= Beginning of Section =
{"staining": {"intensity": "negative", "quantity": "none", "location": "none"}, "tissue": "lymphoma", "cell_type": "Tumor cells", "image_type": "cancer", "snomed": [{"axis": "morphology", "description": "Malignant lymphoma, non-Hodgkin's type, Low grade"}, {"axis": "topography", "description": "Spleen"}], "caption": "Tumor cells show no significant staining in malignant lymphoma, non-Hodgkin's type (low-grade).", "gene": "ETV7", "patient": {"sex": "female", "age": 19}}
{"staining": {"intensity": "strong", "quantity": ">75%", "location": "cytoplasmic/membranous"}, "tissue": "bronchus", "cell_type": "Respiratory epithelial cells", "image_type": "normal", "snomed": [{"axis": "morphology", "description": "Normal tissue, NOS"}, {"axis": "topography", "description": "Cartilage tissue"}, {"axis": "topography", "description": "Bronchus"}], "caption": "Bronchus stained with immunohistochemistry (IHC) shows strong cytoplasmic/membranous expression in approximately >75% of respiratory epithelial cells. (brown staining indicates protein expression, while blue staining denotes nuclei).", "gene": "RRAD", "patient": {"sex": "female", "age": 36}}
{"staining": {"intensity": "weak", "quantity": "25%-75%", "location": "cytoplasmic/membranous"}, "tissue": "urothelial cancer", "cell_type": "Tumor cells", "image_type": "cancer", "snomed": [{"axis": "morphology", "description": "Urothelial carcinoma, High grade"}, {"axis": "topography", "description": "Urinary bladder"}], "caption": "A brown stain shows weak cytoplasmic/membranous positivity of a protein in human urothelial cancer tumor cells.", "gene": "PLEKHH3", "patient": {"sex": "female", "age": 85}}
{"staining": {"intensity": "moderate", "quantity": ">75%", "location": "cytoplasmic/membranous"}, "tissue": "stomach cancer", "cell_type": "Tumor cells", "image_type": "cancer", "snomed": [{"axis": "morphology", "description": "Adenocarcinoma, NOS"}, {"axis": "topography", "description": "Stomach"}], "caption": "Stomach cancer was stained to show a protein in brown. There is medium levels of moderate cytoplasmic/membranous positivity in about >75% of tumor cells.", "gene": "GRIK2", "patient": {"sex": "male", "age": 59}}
= End of Section =
● **Assigned task**:
Exact retyping is required: the line with "brown stain shows" through the end of the data, both ends included, and no other line.

● **Result for this task**:
{"staining": {"intensity": "weak", "quantity": "25%-75%", "location": "cytoplasmic/membranous"}, "tissue": "urothelial cancer", "cell_type": "Tumor cells", "image_type": "cancer", "snomed": [{"axis": "morphology", "description": "Urothelial carcinoma, High grade"}, {"axis": "topography", "description": "Urinary bladder"}], "caption": "A brown stain shows weak cytoplasmic/membranous positivity of a protein in human urothelial cancer tumor cells.", "gene": "PLEKHH3", "patient": {"sex": "female", "age": 85}}
{"staining": {"intensity": "moderate", "quantity": ">75%", "location": "cytoplasmic/membranous"}, "tissue": "stomach cancer", "cell_type": "Tumor cells", "image_type": "cancer", "snomed": [{"axis": "morphology", "description": "Adenocarcinoma, NOS"}, {"axis": "topography", "description": "Stomach"}], "caption": "Stomach cancer was stained to show a protein in brown. There is medium levels of moderate cytoplasmic/membranous positivity in about >75% of tumor cells.", "gene": "GRIK2", "patient": {"sex": "male", "age": 59}}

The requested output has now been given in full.